Portugal was on the way to winning the World Cup, led by a black man. But it had frightened its next opponent, England, out of its wits. Their match, which was to take the winner to the semi-finals, was scheduled to be played at Goodison Park. But the World Cup was being played in England! So guess what the “fair-minded” English FA did? It decided to pull a stunt calculated to make Portugal lose to England. It leaned on FIFA to switch the match venue to Wembley, in London!



This meant that the Portuguese, already fatigued from their gruelling match against North Korea, would have to make a train journey from Liverpool to London to play England – forfeiting the rest that they had anticipated enjoying, after the stress endured against the North Koreans. Not surprisingly, England won the Wembley match 2-1.



To add to the pain it had inflicted on Portugal by switching venues, England played destroyed Portugal’s flair by playing a very negative game – Nobby Styles, a notorious England defender, was put exclusively on Eusebio as his “checker” and fouled him so often that had the match been played today, Styles would probably have been sent off many times over! England went on to win the World Cup by beating Germany in the final. But perhaps Eusebio is more remembered in the annals of the World Cup tournament of 1966, than England is.



Indeed, Eusebio won the Golden Boot for top scorer of the tournament, with nine goals in six games. Who knows how many he would have scored had he got to the Final? He wept bitterly when England beat Portugal. He later said in an interview that he asked the Almighty: “What more could I have done before being allowed me to win the World Cup?”



Eusebio was born in a poor suburb of the Mozambique capital, Lourenco Marques (now Maputo) in 1942. He was spotted by a Brazilian football coach, who, in a barbershop chat with the manager of the Portuguese club, Benfica, apprised him of a young 19-year-old genius he had discovered in Mozambique, called Eusebio.
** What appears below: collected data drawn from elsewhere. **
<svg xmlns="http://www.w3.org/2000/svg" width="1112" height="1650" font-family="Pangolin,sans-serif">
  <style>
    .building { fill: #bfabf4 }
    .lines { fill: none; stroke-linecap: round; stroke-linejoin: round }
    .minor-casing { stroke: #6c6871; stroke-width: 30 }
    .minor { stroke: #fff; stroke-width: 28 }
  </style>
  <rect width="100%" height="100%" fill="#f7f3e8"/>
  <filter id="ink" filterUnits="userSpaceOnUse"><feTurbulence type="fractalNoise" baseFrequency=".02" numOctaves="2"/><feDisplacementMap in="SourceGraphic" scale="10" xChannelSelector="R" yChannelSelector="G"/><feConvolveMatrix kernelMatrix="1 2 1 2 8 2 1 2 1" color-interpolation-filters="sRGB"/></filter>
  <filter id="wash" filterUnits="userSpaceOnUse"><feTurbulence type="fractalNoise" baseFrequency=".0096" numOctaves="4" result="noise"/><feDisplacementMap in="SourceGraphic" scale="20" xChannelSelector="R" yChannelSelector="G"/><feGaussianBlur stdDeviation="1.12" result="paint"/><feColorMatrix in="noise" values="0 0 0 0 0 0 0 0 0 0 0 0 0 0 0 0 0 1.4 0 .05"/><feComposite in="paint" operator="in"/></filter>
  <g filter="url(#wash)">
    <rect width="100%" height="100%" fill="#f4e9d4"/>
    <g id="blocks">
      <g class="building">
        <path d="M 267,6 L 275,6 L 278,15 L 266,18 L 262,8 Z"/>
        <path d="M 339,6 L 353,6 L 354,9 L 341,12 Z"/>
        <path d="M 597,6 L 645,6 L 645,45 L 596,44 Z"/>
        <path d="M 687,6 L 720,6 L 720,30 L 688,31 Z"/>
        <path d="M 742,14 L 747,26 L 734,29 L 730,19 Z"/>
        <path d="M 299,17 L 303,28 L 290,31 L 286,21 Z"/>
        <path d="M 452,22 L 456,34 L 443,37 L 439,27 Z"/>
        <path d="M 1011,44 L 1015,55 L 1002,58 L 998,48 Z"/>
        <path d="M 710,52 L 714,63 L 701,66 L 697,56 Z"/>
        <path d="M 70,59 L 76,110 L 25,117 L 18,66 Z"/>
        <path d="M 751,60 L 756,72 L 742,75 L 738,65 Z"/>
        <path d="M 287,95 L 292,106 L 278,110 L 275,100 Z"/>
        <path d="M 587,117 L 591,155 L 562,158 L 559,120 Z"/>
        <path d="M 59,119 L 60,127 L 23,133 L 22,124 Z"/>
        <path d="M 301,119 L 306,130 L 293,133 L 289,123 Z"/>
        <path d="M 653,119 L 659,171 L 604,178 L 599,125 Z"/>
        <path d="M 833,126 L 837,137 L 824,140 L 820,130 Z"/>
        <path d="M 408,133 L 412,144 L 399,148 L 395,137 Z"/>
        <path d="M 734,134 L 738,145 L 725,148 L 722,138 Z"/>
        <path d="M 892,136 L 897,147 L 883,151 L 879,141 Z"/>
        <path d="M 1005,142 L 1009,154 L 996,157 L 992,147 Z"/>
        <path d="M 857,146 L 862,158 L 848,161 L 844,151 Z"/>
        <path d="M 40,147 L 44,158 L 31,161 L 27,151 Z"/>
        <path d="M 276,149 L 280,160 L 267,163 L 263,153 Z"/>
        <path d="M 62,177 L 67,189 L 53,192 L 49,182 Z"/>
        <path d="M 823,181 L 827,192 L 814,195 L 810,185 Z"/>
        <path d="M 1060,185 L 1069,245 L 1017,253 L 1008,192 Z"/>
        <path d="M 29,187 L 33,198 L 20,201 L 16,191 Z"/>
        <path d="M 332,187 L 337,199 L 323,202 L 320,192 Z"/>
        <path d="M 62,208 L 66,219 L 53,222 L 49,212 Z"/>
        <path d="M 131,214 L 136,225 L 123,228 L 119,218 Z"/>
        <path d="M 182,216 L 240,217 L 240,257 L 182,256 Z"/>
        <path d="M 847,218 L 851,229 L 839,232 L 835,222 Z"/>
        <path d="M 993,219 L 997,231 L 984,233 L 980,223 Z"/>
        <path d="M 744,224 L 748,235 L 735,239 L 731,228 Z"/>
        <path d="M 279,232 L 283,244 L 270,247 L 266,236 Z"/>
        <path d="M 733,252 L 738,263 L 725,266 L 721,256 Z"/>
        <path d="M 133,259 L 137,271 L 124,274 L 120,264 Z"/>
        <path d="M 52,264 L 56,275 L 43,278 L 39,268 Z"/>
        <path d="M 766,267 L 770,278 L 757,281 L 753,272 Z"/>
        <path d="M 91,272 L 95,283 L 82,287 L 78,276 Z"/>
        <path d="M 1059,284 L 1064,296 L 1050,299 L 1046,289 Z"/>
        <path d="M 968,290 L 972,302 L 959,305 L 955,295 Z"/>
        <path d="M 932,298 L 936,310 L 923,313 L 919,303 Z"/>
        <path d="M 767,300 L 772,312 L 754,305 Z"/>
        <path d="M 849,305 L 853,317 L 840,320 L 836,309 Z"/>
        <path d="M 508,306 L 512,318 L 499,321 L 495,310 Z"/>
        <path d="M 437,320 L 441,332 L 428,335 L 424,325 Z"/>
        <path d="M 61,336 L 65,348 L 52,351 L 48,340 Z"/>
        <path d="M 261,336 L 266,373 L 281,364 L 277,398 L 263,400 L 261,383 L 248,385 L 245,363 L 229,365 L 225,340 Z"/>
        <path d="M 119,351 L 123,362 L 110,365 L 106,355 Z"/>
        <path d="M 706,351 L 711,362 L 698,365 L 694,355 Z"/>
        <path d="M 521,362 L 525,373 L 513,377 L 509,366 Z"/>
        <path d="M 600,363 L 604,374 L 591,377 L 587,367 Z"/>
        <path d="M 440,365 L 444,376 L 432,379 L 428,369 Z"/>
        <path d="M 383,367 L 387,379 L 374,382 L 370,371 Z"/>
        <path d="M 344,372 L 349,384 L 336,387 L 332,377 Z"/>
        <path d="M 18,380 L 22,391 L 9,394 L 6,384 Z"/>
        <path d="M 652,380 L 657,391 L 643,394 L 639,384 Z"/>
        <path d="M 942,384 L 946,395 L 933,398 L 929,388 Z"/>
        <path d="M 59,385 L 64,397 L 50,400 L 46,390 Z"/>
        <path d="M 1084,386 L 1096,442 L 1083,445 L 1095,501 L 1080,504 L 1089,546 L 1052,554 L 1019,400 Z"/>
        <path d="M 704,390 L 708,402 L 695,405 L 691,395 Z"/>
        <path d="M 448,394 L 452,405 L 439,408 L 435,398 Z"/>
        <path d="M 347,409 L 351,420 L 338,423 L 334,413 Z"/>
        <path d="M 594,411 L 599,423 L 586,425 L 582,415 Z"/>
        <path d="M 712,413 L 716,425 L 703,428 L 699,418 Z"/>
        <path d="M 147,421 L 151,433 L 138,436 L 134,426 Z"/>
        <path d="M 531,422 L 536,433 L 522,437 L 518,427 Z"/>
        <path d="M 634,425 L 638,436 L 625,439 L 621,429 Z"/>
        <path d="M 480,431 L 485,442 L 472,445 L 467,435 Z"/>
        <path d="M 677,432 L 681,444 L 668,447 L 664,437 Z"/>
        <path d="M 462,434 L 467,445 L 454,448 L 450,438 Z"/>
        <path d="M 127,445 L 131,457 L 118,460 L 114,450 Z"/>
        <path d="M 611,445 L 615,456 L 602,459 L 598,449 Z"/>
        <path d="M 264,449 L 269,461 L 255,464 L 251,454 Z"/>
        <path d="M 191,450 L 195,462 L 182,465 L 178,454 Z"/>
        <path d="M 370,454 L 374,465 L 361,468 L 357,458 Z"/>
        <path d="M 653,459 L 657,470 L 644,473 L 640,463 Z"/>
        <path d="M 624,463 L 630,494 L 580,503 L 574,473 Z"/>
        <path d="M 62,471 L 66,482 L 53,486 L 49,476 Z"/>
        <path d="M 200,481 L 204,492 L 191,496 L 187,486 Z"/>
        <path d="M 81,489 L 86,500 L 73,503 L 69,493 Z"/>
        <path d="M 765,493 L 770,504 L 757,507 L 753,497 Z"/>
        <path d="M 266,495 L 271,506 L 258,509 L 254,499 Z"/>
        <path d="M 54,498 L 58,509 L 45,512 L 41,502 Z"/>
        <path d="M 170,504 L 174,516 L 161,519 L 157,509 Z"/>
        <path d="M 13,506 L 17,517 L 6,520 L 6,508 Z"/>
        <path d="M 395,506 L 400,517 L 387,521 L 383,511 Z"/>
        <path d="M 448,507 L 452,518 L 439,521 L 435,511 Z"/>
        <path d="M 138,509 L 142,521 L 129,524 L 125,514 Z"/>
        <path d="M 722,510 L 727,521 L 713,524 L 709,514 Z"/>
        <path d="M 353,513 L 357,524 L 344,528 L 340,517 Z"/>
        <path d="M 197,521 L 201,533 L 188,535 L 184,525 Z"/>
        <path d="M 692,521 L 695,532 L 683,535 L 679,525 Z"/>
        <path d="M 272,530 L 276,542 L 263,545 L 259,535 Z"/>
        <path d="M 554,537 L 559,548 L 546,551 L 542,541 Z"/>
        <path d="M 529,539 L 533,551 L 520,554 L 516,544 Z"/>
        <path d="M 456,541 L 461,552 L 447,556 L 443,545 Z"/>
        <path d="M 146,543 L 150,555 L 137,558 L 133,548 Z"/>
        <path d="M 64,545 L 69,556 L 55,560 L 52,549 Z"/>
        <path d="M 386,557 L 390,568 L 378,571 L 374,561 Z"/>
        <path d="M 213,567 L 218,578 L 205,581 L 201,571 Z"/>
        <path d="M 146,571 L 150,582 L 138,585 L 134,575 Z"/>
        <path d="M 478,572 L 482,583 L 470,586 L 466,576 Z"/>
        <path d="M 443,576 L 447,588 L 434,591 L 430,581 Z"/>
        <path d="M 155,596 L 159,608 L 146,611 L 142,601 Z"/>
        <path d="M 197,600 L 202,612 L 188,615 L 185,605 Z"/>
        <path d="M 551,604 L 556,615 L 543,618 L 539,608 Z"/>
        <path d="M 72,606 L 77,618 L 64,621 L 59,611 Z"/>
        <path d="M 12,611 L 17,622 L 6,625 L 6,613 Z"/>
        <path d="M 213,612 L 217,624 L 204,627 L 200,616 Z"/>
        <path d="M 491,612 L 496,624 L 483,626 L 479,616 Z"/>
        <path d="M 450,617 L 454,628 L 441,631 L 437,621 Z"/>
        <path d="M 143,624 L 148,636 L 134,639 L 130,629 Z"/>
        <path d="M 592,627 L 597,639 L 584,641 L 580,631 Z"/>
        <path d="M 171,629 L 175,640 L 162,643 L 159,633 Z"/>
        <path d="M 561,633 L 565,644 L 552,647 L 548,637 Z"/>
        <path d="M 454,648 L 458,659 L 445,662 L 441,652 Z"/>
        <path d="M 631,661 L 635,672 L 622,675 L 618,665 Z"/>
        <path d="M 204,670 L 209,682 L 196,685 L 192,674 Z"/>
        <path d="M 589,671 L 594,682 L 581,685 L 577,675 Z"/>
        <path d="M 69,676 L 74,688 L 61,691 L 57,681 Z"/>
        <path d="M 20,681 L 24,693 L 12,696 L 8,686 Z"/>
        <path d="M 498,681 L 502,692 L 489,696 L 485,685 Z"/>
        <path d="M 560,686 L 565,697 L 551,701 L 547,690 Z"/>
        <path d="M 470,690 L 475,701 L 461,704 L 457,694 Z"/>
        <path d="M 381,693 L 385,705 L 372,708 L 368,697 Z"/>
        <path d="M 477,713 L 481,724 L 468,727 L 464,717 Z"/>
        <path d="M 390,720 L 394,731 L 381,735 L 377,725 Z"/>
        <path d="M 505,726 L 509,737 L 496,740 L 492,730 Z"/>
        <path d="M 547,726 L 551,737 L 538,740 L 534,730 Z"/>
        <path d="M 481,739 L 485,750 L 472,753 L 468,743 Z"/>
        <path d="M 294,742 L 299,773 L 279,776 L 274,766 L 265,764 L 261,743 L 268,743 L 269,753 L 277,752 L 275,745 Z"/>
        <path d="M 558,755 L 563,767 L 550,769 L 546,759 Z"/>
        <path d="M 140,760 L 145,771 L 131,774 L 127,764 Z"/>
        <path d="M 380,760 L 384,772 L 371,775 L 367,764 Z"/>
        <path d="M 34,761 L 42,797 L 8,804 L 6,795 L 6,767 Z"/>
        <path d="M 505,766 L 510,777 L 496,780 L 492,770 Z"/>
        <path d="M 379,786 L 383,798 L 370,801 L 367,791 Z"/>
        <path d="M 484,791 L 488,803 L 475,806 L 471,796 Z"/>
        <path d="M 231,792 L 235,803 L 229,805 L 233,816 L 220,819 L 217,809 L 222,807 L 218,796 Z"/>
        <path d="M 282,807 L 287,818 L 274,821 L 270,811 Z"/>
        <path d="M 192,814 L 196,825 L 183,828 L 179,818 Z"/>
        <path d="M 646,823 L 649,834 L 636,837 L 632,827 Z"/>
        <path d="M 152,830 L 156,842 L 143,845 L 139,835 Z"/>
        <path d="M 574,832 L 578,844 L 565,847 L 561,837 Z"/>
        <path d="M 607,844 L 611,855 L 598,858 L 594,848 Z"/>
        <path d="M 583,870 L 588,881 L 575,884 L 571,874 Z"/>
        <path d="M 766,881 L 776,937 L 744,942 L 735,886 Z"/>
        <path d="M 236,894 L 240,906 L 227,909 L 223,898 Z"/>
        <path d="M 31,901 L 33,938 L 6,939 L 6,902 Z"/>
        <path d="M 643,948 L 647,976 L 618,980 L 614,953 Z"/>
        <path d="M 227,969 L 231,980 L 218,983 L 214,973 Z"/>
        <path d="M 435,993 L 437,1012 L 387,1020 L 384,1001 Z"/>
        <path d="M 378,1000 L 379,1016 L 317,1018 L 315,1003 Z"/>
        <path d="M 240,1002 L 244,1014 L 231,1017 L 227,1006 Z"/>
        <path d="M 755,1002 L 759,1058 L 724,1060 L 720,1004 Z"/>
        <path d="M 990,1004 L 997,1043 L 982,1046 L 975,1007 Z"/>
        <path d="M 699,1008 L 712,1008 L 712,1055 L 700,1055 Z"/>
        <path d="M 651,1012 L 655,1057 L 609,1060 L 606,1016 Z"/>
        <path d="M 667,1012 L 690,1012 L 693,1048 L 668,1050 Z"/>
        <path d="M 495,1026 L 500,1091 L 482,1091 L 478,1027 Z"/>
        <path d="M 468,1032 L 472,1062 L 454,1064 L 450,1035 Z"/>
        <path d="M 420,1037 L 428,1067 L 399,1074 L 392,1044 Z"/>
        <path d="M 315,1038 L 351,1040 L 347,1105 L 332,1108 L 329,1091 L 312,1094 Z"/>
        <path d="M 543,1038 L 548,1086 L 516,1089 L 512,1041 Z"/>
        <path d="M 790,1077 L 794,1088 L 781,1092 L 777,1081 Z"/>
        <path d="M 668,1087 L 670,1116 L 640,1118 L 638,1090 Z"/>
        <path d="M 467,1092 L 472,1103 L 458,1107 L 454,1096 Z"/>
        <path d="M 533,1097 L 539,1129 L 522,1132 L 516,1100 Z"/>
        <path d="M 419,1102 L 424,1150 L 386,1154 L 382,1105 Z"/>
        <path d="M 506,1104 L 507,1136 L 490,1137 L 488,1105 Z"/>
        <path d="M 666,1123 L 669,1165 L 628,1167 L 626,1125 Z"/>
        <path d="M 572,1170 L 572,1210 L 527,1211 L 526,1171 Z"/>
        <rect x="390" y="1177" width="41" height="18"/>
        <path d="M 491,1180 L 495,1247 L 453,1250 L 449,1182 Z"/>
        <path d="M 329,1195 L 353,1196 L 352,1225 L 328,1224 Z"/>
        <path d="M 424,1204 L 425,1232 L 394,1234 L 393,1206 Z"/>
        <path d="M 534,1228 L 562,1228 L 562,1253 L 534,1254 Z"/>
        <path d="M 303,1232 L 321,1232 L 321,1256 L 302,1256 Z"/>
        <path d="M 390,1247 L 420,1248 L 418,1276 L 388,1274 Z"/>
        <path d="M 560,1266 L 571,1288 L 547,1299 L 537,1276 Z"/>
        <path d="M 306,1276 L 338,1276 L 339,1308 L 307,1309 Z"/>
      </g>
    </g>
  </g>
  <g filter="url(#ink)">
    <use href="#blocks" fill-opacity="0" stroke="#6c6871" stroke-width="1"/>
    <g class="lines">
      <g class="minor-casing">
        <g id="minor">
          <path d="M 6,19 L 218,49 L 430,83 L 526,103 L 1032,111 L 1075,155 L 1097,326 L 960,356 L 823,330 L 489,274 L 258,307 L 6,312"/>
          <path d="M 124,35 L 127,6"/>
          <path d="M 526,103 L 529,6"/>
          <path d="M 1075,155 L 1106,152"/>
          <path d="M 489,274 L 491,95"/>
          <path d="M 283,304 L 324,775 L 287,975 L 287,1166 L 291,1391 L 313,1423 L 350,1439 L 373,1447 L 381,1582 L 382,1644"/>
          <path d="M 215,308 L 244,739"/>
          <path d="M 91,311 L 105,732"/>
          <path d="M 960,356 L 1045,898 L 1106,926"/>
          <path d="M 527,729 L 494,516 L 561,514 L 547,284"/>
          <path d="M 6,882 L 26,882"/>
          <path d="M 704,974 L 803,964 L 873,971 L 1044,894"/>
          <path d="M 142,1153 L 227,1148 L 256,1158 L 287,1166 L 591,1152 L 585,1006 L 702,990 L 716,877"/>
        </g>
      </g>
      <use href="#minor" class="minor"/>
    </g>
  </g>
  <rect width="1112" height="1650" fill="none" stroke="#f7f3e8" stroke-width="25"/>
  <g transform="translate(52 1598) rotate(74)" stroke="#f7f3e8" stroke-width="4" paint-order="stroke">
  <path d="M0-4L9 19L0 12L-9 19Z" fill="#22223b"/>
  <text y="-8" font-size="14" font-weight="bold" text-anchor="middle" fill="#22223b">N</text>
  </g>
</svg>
Benfica did no sleep on the recommendation but signed Eusebio up in 1961. It was the most fortunate signing the club ever made.



According to the London Guardian, Eusebio was “the prototype of a complete 21st-century striker, decades ahead of his time”. A superb athlete, he ran the 100 metres in 11 seconds at the age of 16 and, adding this amazing speed to poise and power, he often left defenders grasping at nothing, as he left them far behind him, with an unerring eye guiding his feet to put the ball in the net.



He could shoot with either foot, though his right was the power-house. He could also dribble and was good in the air. With his good looks, he was the quintessential football god before lesser mortals began to be given the title by writers too young to have seen Eusebio in his prime.



To quote the London Guardian again, “his scoring record was astonishing. In 15 years at Benfica, he scored an incredible 473 goals in 440 competitive games, plus many more in friendlies. He was top scorer seven times in the Portuguese league and was European Golden Boot winner twice.” His total goal tally was 733!



Eusebio died on 5 January 2014. His statue stands in front of the Benfica stadium in Lisbon. I shall not be surprised if another one is erected for him in a more central place in the Portuguese capital. For he was a national Portuguese hero. (Indeed, when some rich Italian clubs expressed an interest in acquiring him for enormous sums of money, dictator Salazar issued a decree declaring Eusebio a “national treasure” that could not be “sold!”)



Africa is proud to have produced such a man. And who knows? Mozambique may also decide to honour him – with a statue in Maputo! I recommend this very strongly. In fact, I am sure that if my friend, the lat5e President Samora Machel, was still in power there, he would do it!